___ Quelle
Nun will ich aber auch "unerwartete" Server Response abfangen wie "zeitlimitüberschritten" etc...

dafür brauche ich einen Thread, nur leider hab ich garkeine Ahnung von Threads, und die Tutorials die ich gefunden habe sind auch nicht gerade gut und hilfreich gewesen -.-






Die NPE habe ich bekommen als ich nur einen Thread zum dauerhaften auslesen der Respones benutzt habe...

Aber wie kann ich sonst dauerhaft alle Respones einlesen ?! die unerwartet sind?

lg beyoNd


----------



## SPiKEe (20. Oktober 2010)
______
Aufgabenstellung
a) Gib den Forumsbeitrag von „dafür brauche ich“ bis einschließlich „die unerwartet sind?“ wortgetreu wieder.
b) Beantworte anhand des Forumsbeitrags die folgenden Fragen.
(i) Welche unerwartete Server-Antwort wird als Beispiel genannt?
(ii) Wie werden die gefundenen Tutorials beurteilt?
(iii) Wann trat die NPE auf?
___ Die Daten
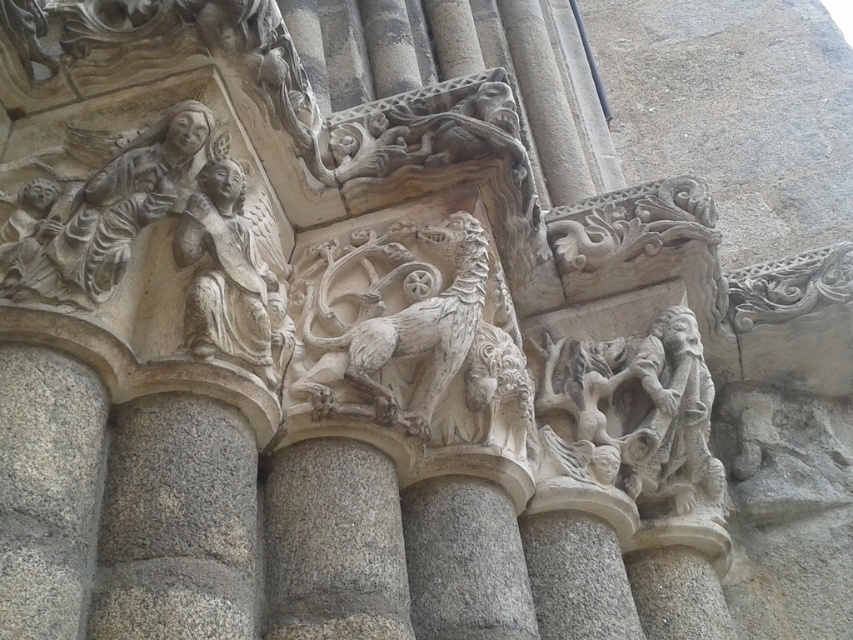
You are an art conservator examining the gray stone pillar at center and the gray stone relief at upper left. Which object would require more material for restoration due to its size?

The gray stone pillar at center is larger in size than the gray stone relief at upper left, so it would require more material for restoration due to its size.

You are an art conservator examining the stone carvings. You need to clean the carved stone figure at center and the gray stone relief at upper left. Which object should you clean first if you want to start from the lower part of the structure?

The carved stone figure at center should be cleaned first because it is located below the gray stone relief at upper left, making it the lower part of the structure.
______
___ Die Daten
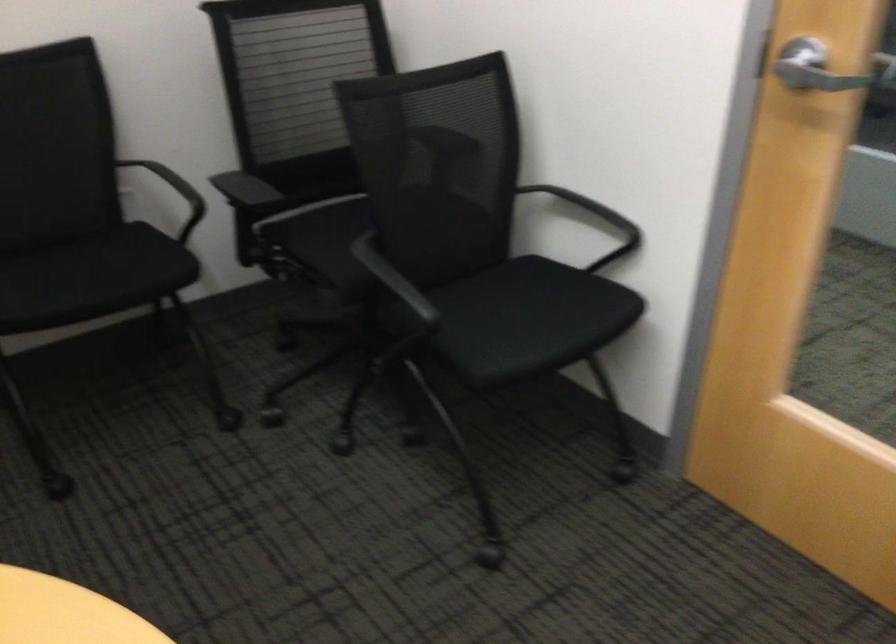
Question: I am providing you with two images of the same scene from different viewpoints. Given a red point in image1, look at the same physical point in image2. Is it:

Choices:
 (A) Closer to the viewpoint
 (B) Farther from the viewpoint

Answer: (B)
______
Lösungen zur Übung
a)
dafür brauche ich einen Thread, nur leider hab ich garkeine Ahnung von Threads, und die Tutorials die ich gefunden habe sind auch nicht gerade gut und hilfreich gewesen -.-






Die NPE habe ich bekommen als ich nur einen Thread zum dauerhaften auslesen der Respones benutzt habe...

Aber wie kann ich sonst dauerhaft alle Respones einlesen ?! die unerwartet sind?

b)
(i) „zeitlimitüberschritten“
(ii) Sie waren nicht gerade gut und hilfreich.
(iii) Als nur ein Thread zum dauerhaften Auslesen der Responses benutzt wurde.